Give memories, get accolades
I like making stuff. I like saving money. I like having people open their gifts and think I am the most caring, giving person in the world because I took the time to make them something.
That’s why, this year, it’s all about scrapbooking. I made five miniature albums last weekend, some with photos of my wedding, others with pictures of me and my little brother as kidlets. I already had the scissors and glue and acid-free paper, so the projects didn’t take much money. And it was fun.

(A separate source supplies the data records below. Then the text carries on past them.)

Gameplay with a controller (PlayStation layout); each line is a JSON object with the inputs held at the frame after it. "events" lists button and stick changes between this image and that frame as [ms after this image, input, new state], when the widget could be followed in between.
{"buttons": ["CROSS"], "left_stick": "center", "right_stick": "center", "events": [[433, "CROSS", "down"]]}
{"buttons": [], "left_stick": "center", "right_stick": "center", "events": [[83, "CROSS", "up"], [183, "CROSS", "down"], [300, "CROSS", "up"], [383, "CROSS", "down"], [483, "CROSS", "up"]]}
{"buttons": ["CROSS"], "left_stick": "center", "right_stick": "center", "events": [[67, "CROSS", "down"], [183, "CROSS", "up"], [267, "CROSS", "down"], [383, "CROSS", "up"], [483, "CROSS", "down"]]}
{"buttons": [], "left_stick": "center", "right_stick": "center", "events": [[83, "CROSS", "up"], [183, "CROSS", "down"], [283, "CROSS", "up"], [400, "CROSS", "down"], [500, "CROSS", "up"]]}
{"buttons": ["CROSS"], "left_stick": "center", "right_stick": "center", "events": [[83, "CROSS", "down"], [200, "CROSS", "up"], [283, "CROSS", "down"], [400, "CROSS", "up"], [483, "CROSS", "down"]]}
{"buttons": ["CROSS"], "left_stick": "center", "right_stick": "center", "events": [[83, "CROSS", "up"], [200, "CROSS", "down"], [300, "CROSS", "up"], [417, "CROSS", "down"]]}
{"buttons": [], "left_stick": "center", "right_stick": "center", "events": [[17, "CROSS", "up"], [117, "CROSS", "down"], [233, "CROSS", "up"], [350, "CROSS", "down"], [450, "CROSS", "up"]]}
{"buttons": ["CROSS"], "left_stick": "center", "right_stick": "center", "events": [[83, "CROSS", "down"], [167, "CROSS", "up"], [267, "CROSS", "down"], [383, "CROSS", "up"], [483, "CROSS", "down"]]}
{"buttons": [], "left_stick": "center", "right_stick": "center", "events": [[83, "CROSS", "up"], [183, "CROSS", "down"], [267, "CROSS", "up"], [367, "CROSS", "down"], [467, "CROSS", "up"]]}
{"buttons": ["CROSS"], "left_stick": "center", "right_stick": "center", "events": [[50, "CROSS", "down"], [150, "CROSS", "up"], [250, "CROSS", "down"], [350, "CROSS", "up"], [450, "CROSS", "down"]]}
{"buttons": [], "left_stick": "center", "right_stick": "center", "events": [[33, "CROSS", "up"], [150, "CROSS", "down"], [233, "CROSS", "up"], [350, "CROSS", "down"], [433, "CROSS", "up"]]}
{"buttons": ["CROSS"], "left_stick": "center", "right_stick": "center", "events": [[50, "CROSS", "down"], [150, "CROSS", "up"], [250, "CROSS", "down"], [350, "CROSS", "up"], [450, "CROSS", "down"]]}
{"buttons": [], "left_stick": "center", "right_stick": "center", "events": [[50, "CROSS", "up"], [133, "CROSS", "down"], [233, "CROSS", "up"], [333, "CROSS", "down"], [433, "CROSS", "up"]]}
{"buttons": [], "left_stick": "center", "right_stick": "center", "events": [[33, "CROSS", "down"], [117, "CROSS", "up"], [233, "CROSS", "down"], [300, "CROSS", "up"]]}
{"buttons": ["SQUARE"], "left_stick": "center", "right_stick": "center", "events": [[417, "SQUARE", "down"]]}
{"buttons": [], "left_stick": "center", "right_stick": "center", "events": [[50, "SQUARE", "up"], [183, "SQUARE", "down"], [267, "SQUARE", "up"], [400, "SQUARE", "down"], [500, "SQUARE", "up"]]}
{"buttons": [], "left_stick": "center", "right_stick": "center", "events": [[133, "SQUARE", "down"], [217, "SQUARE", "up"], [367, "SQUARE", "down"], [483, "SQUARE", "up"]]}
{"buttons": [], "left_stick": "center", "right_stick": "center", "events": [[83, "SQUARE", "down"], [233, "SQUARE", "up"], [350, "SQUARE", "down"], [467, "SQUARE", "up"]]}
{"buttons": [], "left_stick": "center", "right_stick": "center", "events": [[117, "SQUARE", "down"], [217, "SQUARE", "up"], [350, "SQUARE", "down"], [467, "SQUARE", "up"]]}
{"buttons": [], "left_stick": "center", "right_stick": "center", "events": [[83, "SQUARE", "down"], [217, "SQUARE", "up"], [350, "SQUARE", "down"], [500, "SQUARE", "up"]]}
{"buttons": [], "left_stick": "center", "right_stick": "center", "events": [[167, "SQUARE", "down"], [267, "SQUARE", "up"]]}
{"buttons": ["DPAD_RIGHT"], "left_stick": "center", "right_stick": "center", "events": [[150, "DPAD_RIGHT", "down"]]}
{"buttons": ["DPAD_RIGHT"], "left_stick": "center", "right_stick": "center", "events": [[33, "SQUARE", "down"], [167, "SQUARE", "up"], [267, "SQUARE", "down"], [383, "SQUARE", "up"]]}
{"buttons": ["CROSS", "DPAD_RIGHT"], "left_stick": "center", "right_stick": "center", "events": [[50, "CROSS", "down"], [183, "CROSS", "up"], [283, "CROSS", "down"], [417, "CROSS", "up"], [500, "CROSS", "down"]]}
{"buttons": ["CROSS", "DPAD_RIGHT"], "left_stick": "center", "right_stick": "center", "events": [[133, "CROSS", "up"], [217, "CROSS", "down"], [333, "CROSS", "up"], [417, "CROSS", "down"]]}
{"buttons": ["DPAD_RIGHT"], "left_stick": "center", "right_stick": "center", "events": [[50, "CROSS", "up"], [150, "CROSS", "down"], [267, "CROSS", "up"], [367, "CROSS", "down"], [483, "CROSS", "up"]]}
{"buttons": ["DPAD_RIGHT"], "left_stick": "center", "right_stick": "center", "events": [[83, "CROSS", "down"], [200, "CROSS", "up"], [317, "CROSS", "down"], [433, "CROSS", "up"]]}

I spend much of my spare time at Magic Moments & Keepsakes, known to husbands Chico-wide as, simply, “the scrapbook store.” There, we work on our albums as we chat, quilting-bee style, in what are called “crops.” Sometimes, I don’t bring my supplies home for days on end—I just leave them under a table until I can steal an hour or so.
But even if you don’t know a die cut from a cold cut, it’s easy to whip up a meaningful gift. Your artistic side is closer to the surface than you may think. You can go all out with fancy paper, metal eyelets and chalk, or just stick to the basic photos and stickers. The people on your gift list will be equally impressed.
“I have all levels of scrapbookers, from beginning to advanced,” said Michele Lehane, who in March opened Magic Moments & Keepsakes in the Almond Orchard Shopping Center. As the holidays near, her weekly classes (she also offers private lessons) have been geared toward Christmas-themed pages, holiday lettering techniques and “mini” albums that work up in an hour or two.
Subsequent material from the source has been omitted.